Azrael then walked through the steaming mist and laughed, low and bright. "Lucky you picked my doorstep," he said, looking up a spirit core, floating a hundred feet above the black water like a monstrous moon. It glowed like trapped thunder.

"That core," he breathed. "Enough to push my level to —"

He didn’t finish. Or rather, he didn’t get to...

Pain hit him like a hammer behind the eyes, all of a sudden. His hands laced into his hair as if to stop his skull from splitting. The red skin shrank back like wax in cold water. Horns retracted. Wings folded and vanished. The demonic mask tore away and left a normal, all-too-human face slick with seawater and sweat.

"Azrael." A voice, layered and thin, echoed in the surroundings, coming from his own mouth... "How dare you..."

"One day," the whisper hissed, like wind through a tomb, "I will take over your body."

The clawing pain faded as quickly as it came. Azrael rocked on his knees, breath ripped into ragged shreds. The spear in his hands had winked out. The spirit core bobbed above the sea, untouched and indifferent, while bubbles stitched a pale line to the world below.

He spat seawater and blood. His voice when it came was small, thin with the echo of the thing that had spoken. "That was close," he muttered to the empty waves. The red glow had gone; only dark bruises threaded his skin where the demonic energy had burned and withdrawn. "I managed to release the seal and tap into his power... but becoming a demigod at this stage seems to be even riskier."

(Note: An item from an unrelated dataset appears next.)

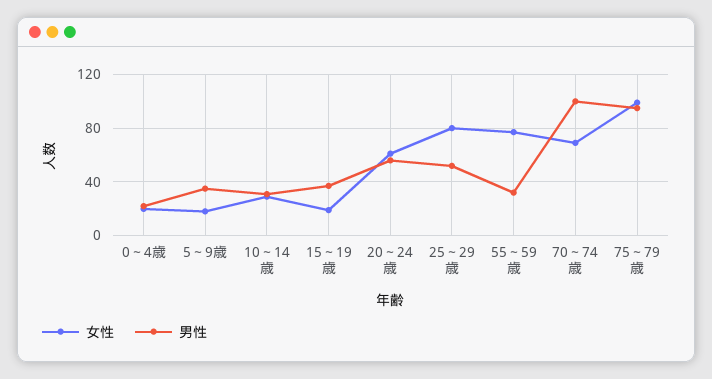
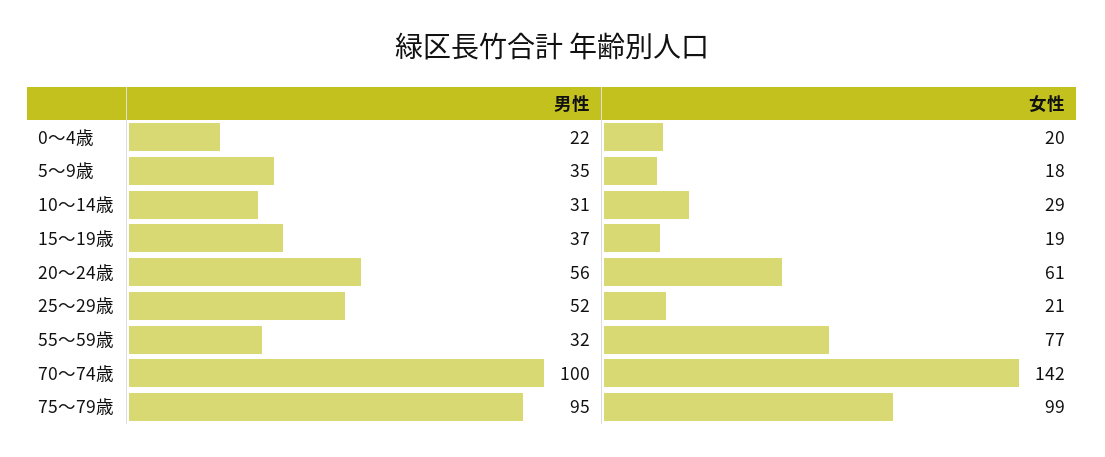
女性, 25～29歳: 80 -> 21
女性, 70～74歳: 70 -> 142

His knuckles were white. He looked at the core again, hungry all over. The idea of that power — distilled, raw, orbiting the sky — set something in his chest keening.

"First," he said, standing and testing his legs like a man who’d almost died and found he could still walk, "I need to control this power."

His laugh this time was smaller. "Once I do... I’ll visit the Death Clan. I will take my revenge. Only after that, let’s think about the breakthrough."

He turned his face toward the horizon, clenching his fists.